Tel Aviv’s 'HaMakom' Draws Young Adults Seeking Jewish Roots and Community
Young Tel Aviv residents are increasingly choosing to spend their evenings at HaMakom, a Jewish study and community space, instead of bars. The article says the venue has become a place where secular and religious participants meet to study, connect and explore Jewish identity after travel and years of searching for meaning. One veteran participant, Shay, says only someone who has actually experienced the atmosphere can understand it.
Avi, who grew up with a traditional Friday kiddush at home, says his curiosity about Judaism deepened after military service and later, while studying at Reichman University, then known as the Interdisciplinary Center. He arrived expecting to mock the program, but after 15 minutes, he says, he was won over by the people, the teaching and the openness. He now studies weekly with a former army comrade and says the learning has made him less impulsive and changed his views on giving, patience, marriage and Kabbalah.

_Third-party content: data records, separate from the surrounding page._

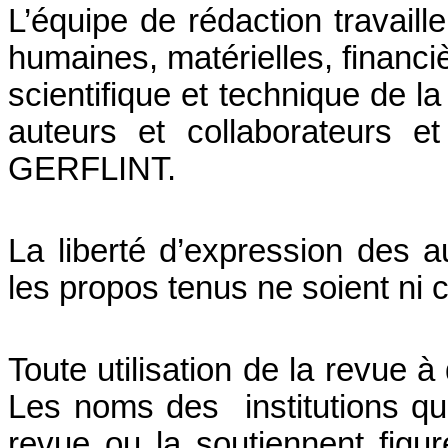
L’équipe de rédaction travail
humaines, matérielles, financiè
scientifique et technique de la
auteurs et collaborateurs e
GERFLINT.
La liberté d’expression des a
les propos tenus ne soient ni c
Toute utilisation de la revue à
Les noms des institutions qui
revue ou la soutiennent figu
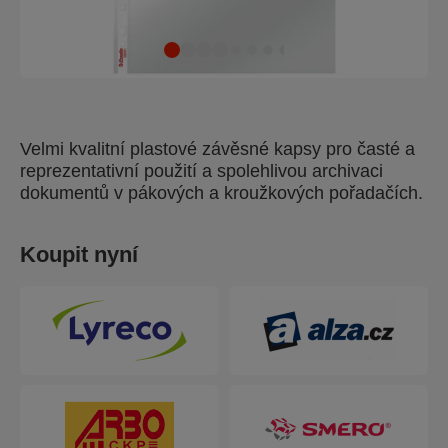
Velmi kvalitní plastové závěsné kapsy pro časté a
reprezentativní použití a spolehlivou archivaci
dokumentů v pákových a kroužkových pořadačích.
Koupit nyní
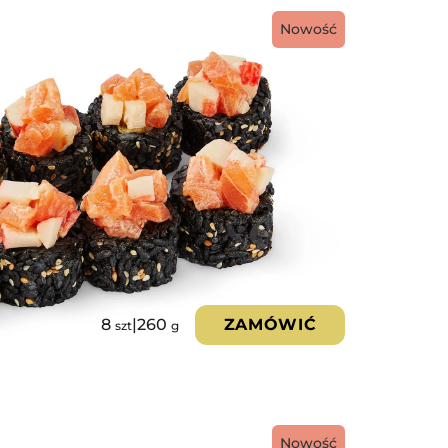
Nowość
8
|
260
ZAMÓWIĆ
szt
g
Nowość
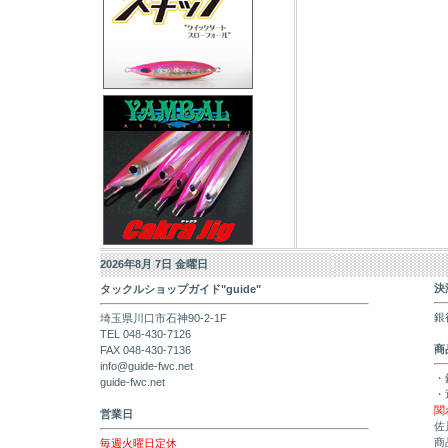
2026年8月 7日 金曜日
決
タックルショップガイド"guide"
銀
埼玉県川口市石神90-2-1F
TEL 048-430-7126
商
FAX 048-430-7136
info@guide-fwc.net
・
guide-fwc.net
・
関
営業日
佐
商
毎週火曜日定休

The article also highlights weekly study partnerships between women from different backgrounds. Lior, an engineer from central Tel Aviv, studies once a week with Shira, who comes from Samaria, and both describe the sessions as a rare and deeply personal friendship. Shira says the meetings reveal “something that belongs to both of us,” while Lior says they address what happens in her life during the week and give her answers she did not know existed.
Maya, an artist, says Tel Aviv is demanding and that outside HaMakom she is trapped in an exhausting race for success, status and self-presentation. She says the space lets her relax, remove the mask and find answers that make sense, first through Yimima teachings and later through other classes. She says the history and Jewish texts feel relevant to her life now, and that the center has become her home. Shay says she attends twice a week, while Or, a student in her late twenties, says it was the first place where she could encounter Judaism without fear. Rabbi Ariel Dorfman says the center meets “thousands of Tel Aviv residents” who want to know Judaism as a source of meaning, connection and hope.